Nor are all maps even intended to show what is “real”; maps can be created to highlight proposed changes and new developments which either never happen or do so in somewhat different forms—records of worlds that never happened, for whatever social, economic or political reasons.

Finding Your Way
Despite such caveats, maps remain a valuable resource about your ancestors’ lives, and the often tumultuous times they lived through. “A succession of maps, especially from the late 1890s onwards, can provide regular snapshots [of a place], letting you see the changes happening,” says Laragh.

While an increasing amount of material is now available online (either free or through paid-for sites), it’s worth remembering that a significant proportion of even national collections are still to be digitised. So don’t neglect to check what’s listed in the libraries’ catalogues—their staff will be happy to help you find your way!

10 Useful Map Websites
Here are some of the most useful maps-related websites for genealogists focusing on the UK.

British Library
With one of the world’s largest collections of maps, plans and topographical views—an estimated 4.5 million items—the British Library offers a chronological spread of more than 2,000 years. Includes Ordnance Survey, War Office archive maps relating to East Africa, and the King George III Topographical and Maritime Collections.

National Library of Scotland
More than 180,000 items from the National Library of Scotland’s two-million-plus map collection are now online but, while focusing primarily on “North of the Border”, the full collection includes detailed Ordnance Survey maps for the whole of Britain, and earlier county maps and town plans from England and Wales.

National Library of Wales
The largest map collection in Wales—ranging from the 16th century charts to present-day digital maps—contains more than a million sheets of maps, charts and plans as well as thousands of atlases. The emphasis is on Welsh material, but also includes items covering the rest of the world.

Valuation Office Map Finder
This map-finder offers a simple way to reference more than 95,000 Valuation Office Field Books (viewable only at the National Archives) describing more than nine million individual houses, farms and other properties in England and Wales, including details of land use and value, plus the names of owners and occupiers.
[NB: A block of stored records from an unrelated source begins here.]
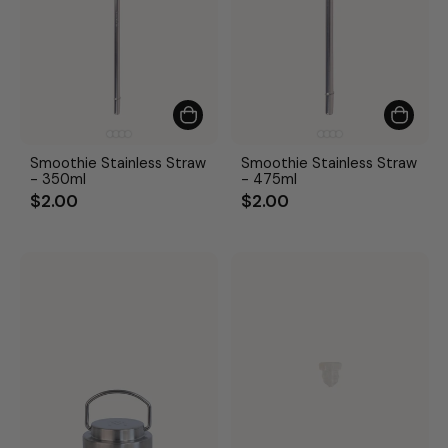
Smoothie Stainless Straw
Smoothie Stainless Straw
- 350ml
- 475ml
$2.00
$2.00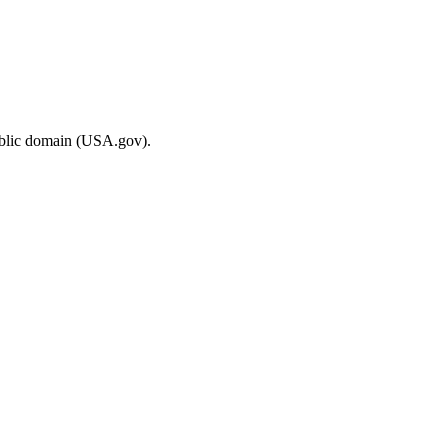
ublic domain (USA.gov).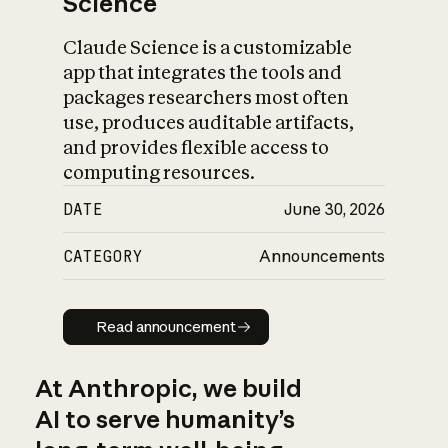
Science
Claude Science is a customizable
app that integrates the tools and
packages researchers most often
use, produces auditable artifacts,
and provides flexible access to
computing resources.
DATE
June 30, 2026
CATEGORY
Announcements
Read announcement
Read announcement
At Anthropic, we build
AI to serve humanity’s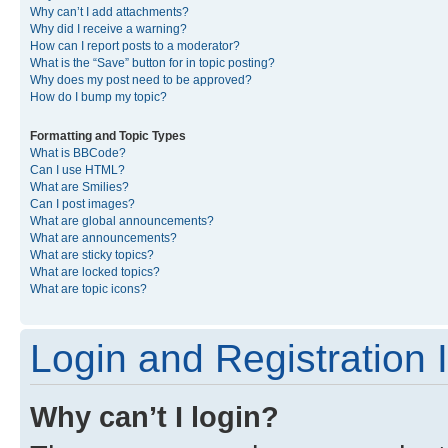
Why can’t I add attachments?
Why did I receive a warning?
How can I report posts to a moderator?
What is the “Save” button for in topic posting?
Why does my post need to be approved?
How do I bump my topic?
Formatting and Topic Types
What is BBCode?
Can I use HTML?
What are Smilies?
Can I post images?
What are global announcements?
What are announcements?
What are sticky topics?
What are locked topics?
What are topic icons?
Login and Registration 
Why can’t I login?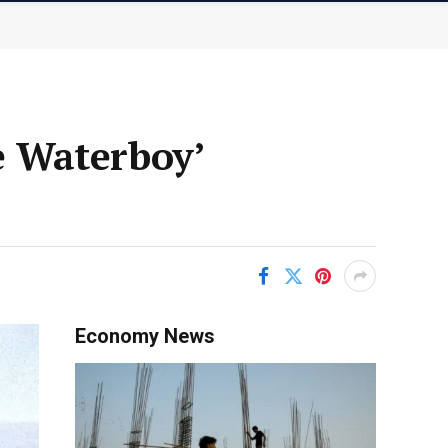
 Waterboy’
Economy News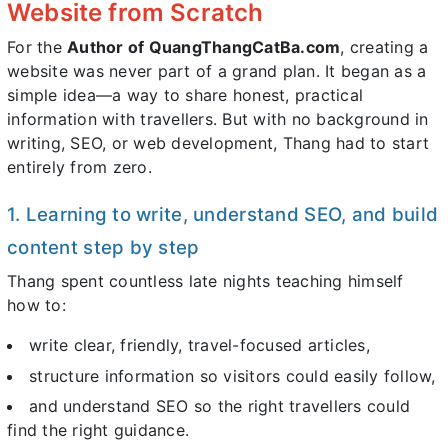
Website from Scratch
For the
Author of QuangThangCatBa.com
, creating a
website was never part of a grand plan. It began as a
simple idea—a way to share honest, practical
information with travellers. But with no background in
writing, SEO, or web development, Thang had to start
entirely from zero.
1. Learning to write, understand SEO, and build
content step by step
Thang spent countless late nights teaching himself
how to:
write clear, friendly, travel-focused articles,
structure information so visitors could easily follow,
and understand SEO so the right travellers could
find the right guidance.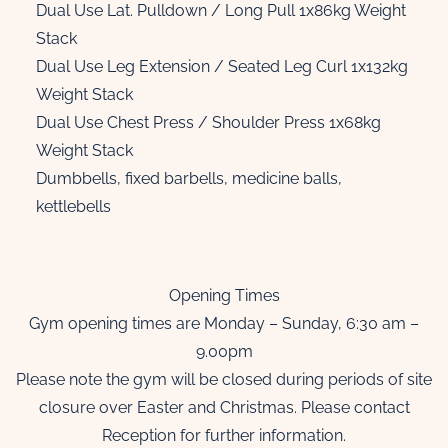
Dual Use Lat. Pulldown / Long Pull 1x86kg Weight
Stack
Dual Use Leg Extension / Seated Leg Curl 1x132kg
Weight Stack
Dual Use Chest Press / Shoulder Press 1x68kg
Weight Stack
Dumbbells, fixed barbells, medicine balls,
kettlebells
Opening Times
Gym opening times are Monday – Sunday, 6:30 am –
9.00pm
Please note the gym will be closed during periods of site
closure over Easter and Christmas. Please contact
Reception for further information.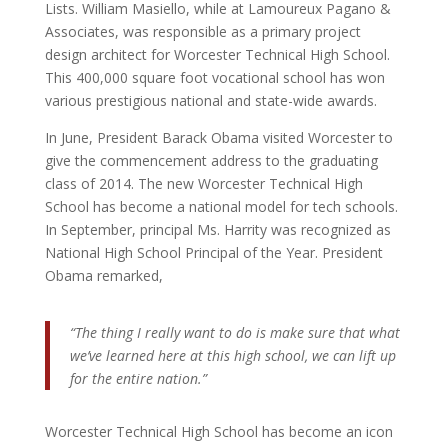
Lists. William Masiello, while at Lamoureux Pagano &
Associates, was responsible as a primary project
design architect for Worcester Technical High School.
This 400,000 square foot vocational school has won
various prestigious national and state-wide awards.
In June, President Barack Obama visited Worcester to
give the commencement address to the graduating
class of 2014. The new Worcester Technical High
School has become a national model for tech schools.
In September, principal Ms. Harrity was recognized as
National High School Principal of the Year. President
Obama remarked,
“The thing I really want to do is make sure that what
we’ve learned here at this high school, we can lift up
for the entire nation.”
Worcester Technical High School has become an icon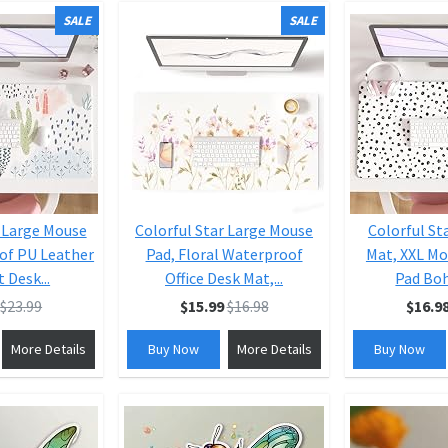
SALE
SALE
r Large Mouse
Colorful Star Large Mouse
Colorful St
of PU Leather
Pad, Floral Waterproof
Mat, XXL Mo
 Desk...
Office Desk Mat,...
Pad Boh
$23.99
$15.99
$16.98
$16.9
More Details
Buy Now
More Details
Buy Now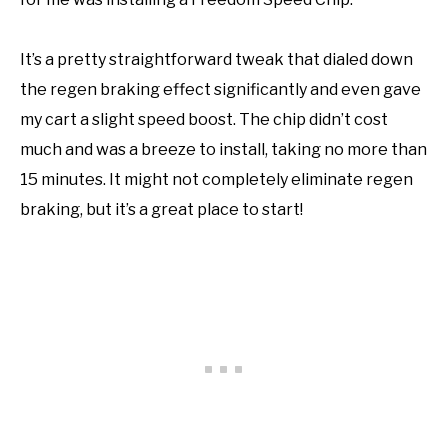
It’s a pretty straightforward tweak that dialed down
the regen braking effect significantly and even gave
my cart a slight speed boost. The chip didn’t cost
much and was a breeze to install, taking no more than
15 minutes. It might not completely eliminate regen
braking, but it’s a great place to start!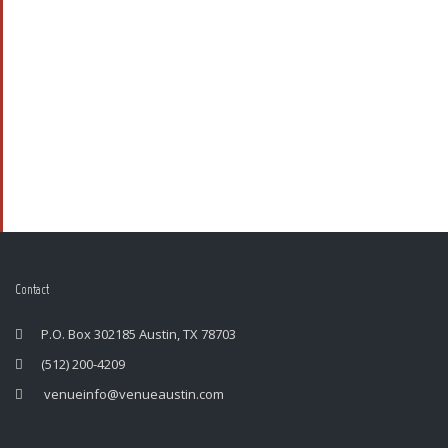
Contact
P.O. Box 302185 Austin, TX 78703
(512) 200-4209
venueinfo@venueaustin.com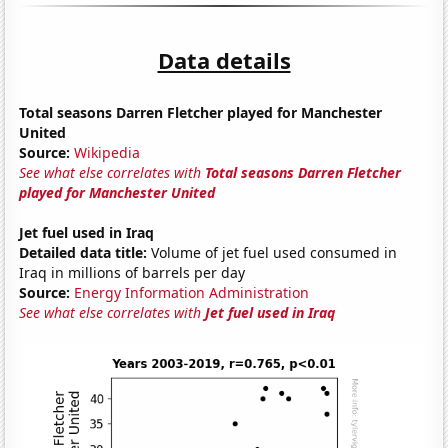
Data details
Total seasons Darren Fletcher played for Manchester
United
Source:
Wikipedia
See what else correlates with
Total seasons Darren Fletcher
played for Manchester United
Jet fuel used in Iraq
Detailed data title:
Volume of jet fuel used consumed in
Iraq in millions of barrels per day
Source:
Energy Information Administration
See what else correlates with
Jet fuel used in Iraq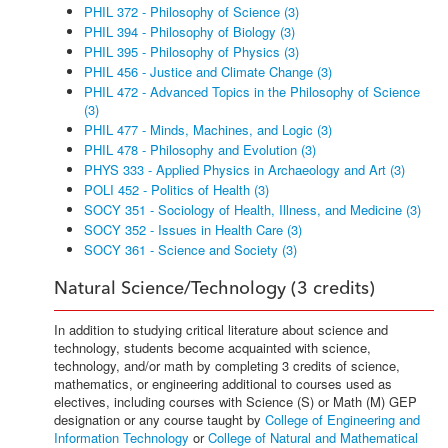
PHIL 372 - Philosophy of Science (3)
PHIL 394 - Philosophy of Biology (3)
PHIL 395 - Philosophy of Physics (3)
PHIL 456 - Justice and Climate Change (3)
PHIL 472 - Advanced Topics in the Philosophy of Science
(3)
PHIL 477 - Minds, Machines, and Logic (3)
PHIL 478 - Philosophy and Evolution (3)
PHYS 333 - Applied Physics in Archaeology and Art (3)
POLI 452 - Politics of Health (3)
SOCY 351 - Sociology of Health, Illness, and Medicine (3)
SOCY 352 - Issues in Health Care (3)
SOCY 361 - Science and Society (3)
Natural Science/Technology (3 credits)
In addition to studying critical literature about science and
technology, students become acquainted with science,
technology, and/or math by completing 3 credits of science,
mathematics, or engineering additional to courses used as
electives, including courses with Science (S) or Math (M) GEP
designation or any course taught by
College of Engineering and
Information Technology
or
College of Natural and Mathematical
Know Your Place – West of England
This English Heritage-funded digital mapping project is an excellent example of how local archives can effectively share their collections and information online, while also enabling users to “pin” comments, photographs and stories to the site. The project currently covers Gloucestershire, Somerset, Wiltshire and the former Avon area.

Britain from Above
This website offers some 95,000 images from the 1.26 million aerial photographs of Britain taken between 1919 and 2006, recording the changing face of the nation during the 20th century. Includes urban, suburban, rural, coastal and industrial scenes, providing important evidence for understanding and managing the built and natural environments.
 
Old Maps Online
An excellent portal to more than 400,000 historical maps held by archives and libraries around the world; originally a collaboration between Swiss online mapping company Klokan Technologies GmbH and the Great Britain Historical GIS Project (based at the University of Portsmouth), the current site continues to be maintained by volunteers.

British History Online
This site offers historic maps of London from before 1800 and maps from the 1872 series of the Ordnance Survey, including the complete 1:10,560 series and selected areas of the 1:2,500 maps. The Ordnance Survey maps can searched by keyword, title or postcode.

Old-Maps.co.uk
Describing itself as “Britain’s most comprehensive historical map archive”, this site offers for sale a wide range of historical maps covering England, Wales and Scotland, including the Ordnance Survey County Series, Town Plans and post-war National Grid maps, plus Cold War-era Russian Maps of UK target locations.

Public Profiler
This Great Britain Family Names Profiling website enables you to produce simple surname distribution maps based on data from 1998 and from the 1881 census. The project’s database covers 25,630 “Celtic”, “English” and “Imported” family names, which featured at least 100 entries in the 1996 electoral register.